As noted earlier, you conflated the issue of mixing letters with the legibility of capital vs. lowercase letters. Other posters have already discussed the mixed-letters study, but in case you were wondering about capitals vs. lowercase, type in all-caps has been shown to reduce reading speed by about 13-20 percent. Check out the excellent book Dynamics in Document Design by Karen Schriver for more info about typography and document design.
I can’t find any of the debunkings I read on this topic earlier, but as usual for email forwards and the like, there’s certainly not an actual university study cited in the mixed-up text, and a lot of what it says is quite untrue. More is known about the process of letter recognition than used to be, and it’s a much more complicated subject than most people imagine. Further, the text used in this paragraph is not very thoroughly mixed; take the same text, mix each word properly (leaving, of course, the first and last letters in place), and it becomes MUCH harder to read. I’ll look around later for the hard-to-read version I found.
Yeah, but how much prose is there in a comic book? You’re not generally reading entire paragraphs. I can parse “KAPOW” okay, too, but the “I have a dream” speech presents a greater challenge when in all caps.
Check out the link I posted above (a page by a cognition scientist at Cambridge). It suggests some properties that a word should have if its scrambling is to be easily readable. It shows some examples of difficult-to-read scramblings, such as:
There was no study done at Cambridge (didn’t read my own link closely enough), but there was a Ph.D. thesis by Graham Rawlinson in 1976 that showed this exact phenomenon. Rawlinson wrote a letter to New Scientist about his work.
Define “paying more attention to”. It’s harder to tell capital letters apart from each other, so you need to devote more attentional resources to figuring out what the letters and words are, which slows down your reading speed.
If you mean, do the readers take more time because they think all caps make the text more important, then no, that’s not a factor in the results.
It does depend on the writer, which comic strip/book and to some extent the skill of the letterer. Chris Claremont, Berklely Breathed, George Herriman, Bill Foster, Kevin Smith, early Stan Lee, Bill Watterson, Brian Michael Bendis, Dave Sim and Christopher Priest are writers whose works characteristically dump chunks of all-caps dialogue and expostion at you. I’m as comfortable reading Alan Moore’s PROMETHEA as I am FROM HELL. Even though the latter has traditional capitalization but IMO the lettering is harder to read because of the chosen font size.
I don’t think so. I’ve seen readability studies comparing reading speed in text samples that were mixed case, all lower case, and all upper case. These studies used tasks designed so the participants would pay the same attention to all samples and there were specific instructions to counter any “gee, this is all caps it must be important” reaction. The studies found that reading all-caps text was significantly slower than mixed case or all lower case because it eliminates the whole-word processing which we use to quickly read most words. All caps forces you to pay attention to individual letters, which is not the same thing as paying more attention to the content of the all-caps text.

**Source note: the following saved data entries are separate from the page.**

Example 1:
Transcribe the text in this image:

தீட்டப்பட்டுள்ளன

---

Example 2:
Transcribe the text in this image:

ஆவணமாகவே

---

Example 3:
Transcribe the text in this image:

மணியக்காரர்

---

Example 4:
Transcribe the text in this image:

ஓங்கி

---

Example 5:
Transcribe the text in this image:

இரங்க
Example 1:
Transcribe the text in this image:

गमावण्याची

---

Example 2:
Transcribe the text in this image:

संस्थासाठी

The studies were motivated by US military use of all-capped text in almost all electronic communication. In this real-world case, people do have to pay more attention to the all-capped text because it’s so hard to read, and productivity would go up considerably if they would switch to mixed case. Unfortunately, I can’t find an online link to these studies. I’ll keep looking.

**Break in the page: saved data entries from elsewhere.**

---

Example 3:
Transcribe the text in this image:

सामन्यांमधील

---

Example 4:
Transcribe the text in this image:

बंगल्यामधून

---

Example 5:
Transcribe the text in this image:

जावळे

So why is it the case that all caps text is hard to read? Is it just a matter of what we’re used to? Or is it the smaller differences between the letters themselves? It’s been shown that the idea that we read by examining mostly the overall shape of the word is not true - each letter is examined (though the process is quite complicated) and it seems that with training, comprehension of all caps text shouldn’t pose much of a problem.

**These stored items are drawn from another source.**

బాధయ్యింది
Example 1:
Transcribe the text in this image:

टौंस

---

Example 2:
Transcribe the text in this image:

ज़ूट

Can you provide a cite? The studies I’ve seen have indicated that there are several active strategies and whole-word recognition is one of them. If whole-word recognition succeeds, individual letter discrimination is not necessary. If whole-word recognition fails, then letter chunks and eventually individual letters are attended to. These finding are in line with our general intuition since the brain is very good at pattern matching and there’s no reason it wouldn’t use word-shape patterns as a reading strategy. The studies I’ve seen have been focused on short-text readability and target recognition, and they’re technically visual search tests, not simple readability, so we may be comparing apples to oranges. In any case, I’d be interested in the studies which showed whole-word recognition does not occur.